Library for the Development and Use of Phylogenetic Network Methods
SNP data simulator for phylogenetic networks using a forward-in-time 2-state CTMC.
Container for simulated SNP data and the generating network. Attributes: network (Network): The phylogenetic network used for simulation. data (dict[str, list[int]]): Mapping from taxon name to a list of red allele counts per site. n_taxa (int): Number of leaf taxa. n_sites (int): Number of simulated SNP sites. samples (dict[str, int]): Number of sampled individuals per taxon. u (float): Mutation rate from red to green allele. v (float): Mutation rate from green to red allele. coal (float): Coalescent rate parameter (theta). seed (int): Random seed used for simulation.
Return sorted list of taxon names.
Write the simulated data and network to a NEXUS file compatible with SNP_LIKELIHOOD. The output file contains: - TAXA block with taxon labels - DATA block with SNP site patterns (0/1 per site for samples=1) - TREES block with the network in extended newick format (including branch lengths and gamma annotations)
| Parameter | Type | Description |
|---|---|---|
| filepath | str | Path where the nexus file will be written. |
Generate a random phylogenetic network with n taxa and a given number of reticulations. First generates a random tree using a Yule (pure-birth) process, then rebuilds the topology with clean node names. Finally, grafts reticulation edges to reach the desired reticulation count. Note: The ``level`` parameter specifies the number of reticulation nodes to add, not the network level in the strict sense (max reticulations per biconnected component). Depending on placement, the resulting network's true level may be less than this value.
| Parameter | Type | Description |
|---|---|---|
| n | int | Number of leaf taxa (must be >= 3 for level >= 1). |
| level | int | Number of reticulation nodes to add. Defaults to 1. |
| birth_rate | float | Birth rate for the Yule process. Larger values produce shorter branch lengths. Defaults to 1.0. |
| gamma_range | tuple[float, float] | Range from which inheritance probabilities (gamma) are uniformly drawn. Defaults to (0.2, 0.8). |
| seed | int | None | Random seed for reproducibility. Defaults to None. |
ValueError: If n < 2 or level < 0, or not enough edges to place all reticulations.Simulate SNP (biallelic marker) data over a phylogenetic network. Uses a forward-in-time simulation: at the root, an allele state (red or green) is drawn from the stationary distribution.
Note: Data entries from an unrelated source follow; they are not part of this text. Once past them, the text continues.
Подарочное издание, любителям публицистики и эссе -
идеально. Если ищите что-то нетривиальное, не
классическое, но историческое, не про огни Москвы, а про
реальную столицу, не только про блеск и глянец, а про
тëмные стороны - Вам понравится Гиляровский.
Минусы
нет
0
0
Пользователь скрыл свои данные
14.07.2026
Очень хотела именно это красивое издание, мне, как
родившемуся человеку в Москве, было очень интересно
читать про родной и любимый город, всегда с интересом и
The state is then propagated down the network along each branch using the 2-state CTMC mutation model. At reticulation nodes, the parent lineage is chosen probabilistically based on the inheritance probability (gamma). For samples=1 per taxon, this is an exact simulation under the biallelic mutation model. For samples > 1, the simulation draws each sample independently conditional on the leaf's evolved frequency — this is an approximation (a full coalescent simulation within each population branch would be needed for exact multi-sample simulation).
| Parameter | Type | Description |
|---|---|---|
| n | int | Expected number of taxa — used only for validation. The actual taxa come from the network's leaves. |
| s | int | Number of SNP sites to simulate. |
| net | Network | The phylogenetic network to simulate data on. |
| samples | dict[str, int] | None | Number of sampled individuals per taxon. Keys must match leaf names. Defaults to 1 per taxon. |
| u | float | Mutation rate from red allele to green. Defaults to 1.0. |
| v | float | Mutation rate from green allele to red. Defaults to 1.0. |
| coal | float | Coalescent rate parameter (theta). Stored in output but not used in the forward simulation. Defaults to 0.005. |
| seed | int | None | Random seed for reproducibility. Defaults to None. |
ValueError: If the number of leaves in the network doesn't match n, or if sample keys don't match leaf names.